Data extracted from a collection
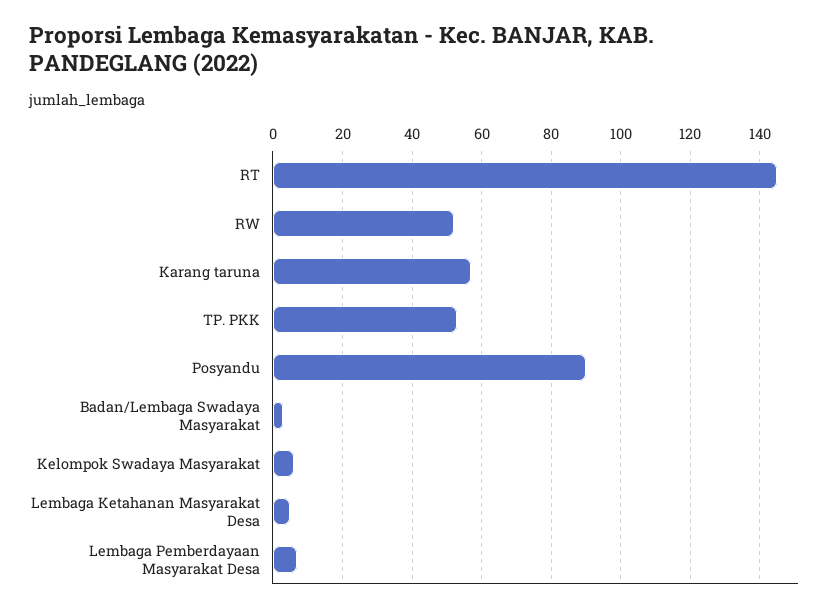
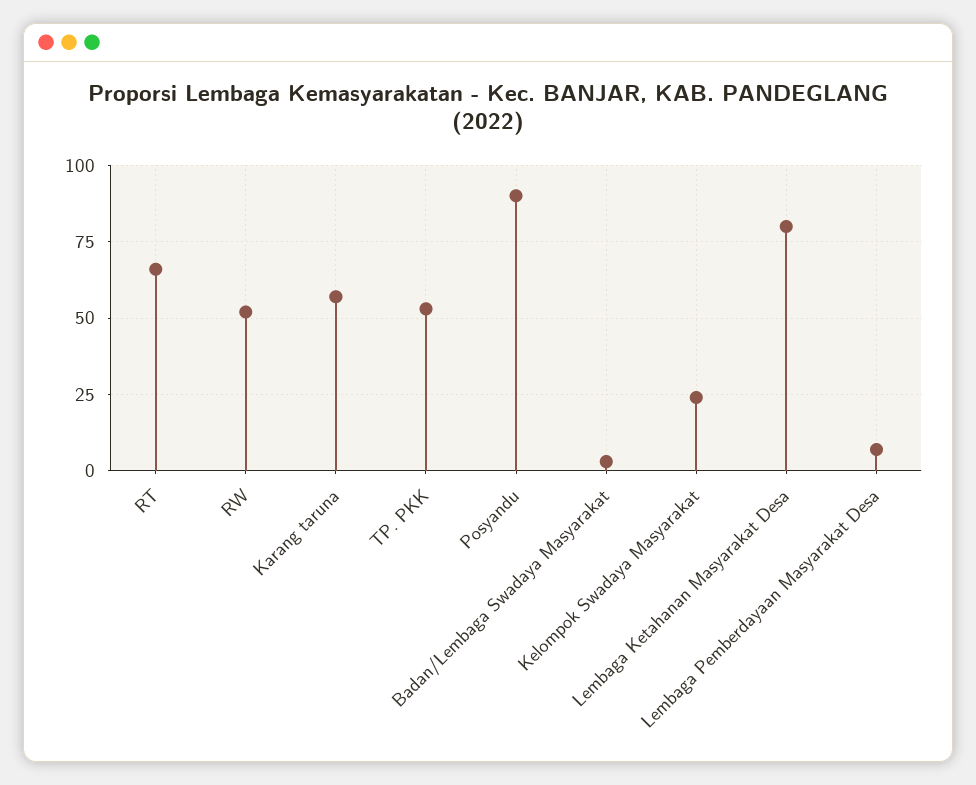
  {
-   "RT": 145,
+   "RT": 65,
    "RW": 50,
    "Karang taruna": 55,
    "TP. PKK": 55,
    "Posyandu": 90,
    "Badan/Lembaga Swadaya Masyarakat": 5,
-   "Kelompok Swadaya Masyarakat": 5,
+   "Kelompok Swadaya Masyarakat": 25,
-   "Lembaga Ketahanan Masyarakat Desa": 5,
+   "Lembaga Ketahanan Masyarakat Desa": 80,
    "Lembaga Pemberdayaan Masyarakat Desa": 5
  }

What needs to be done:
Say, as a bare number, how many lines above contain the word "Kelompok".

Output for this exercise:
2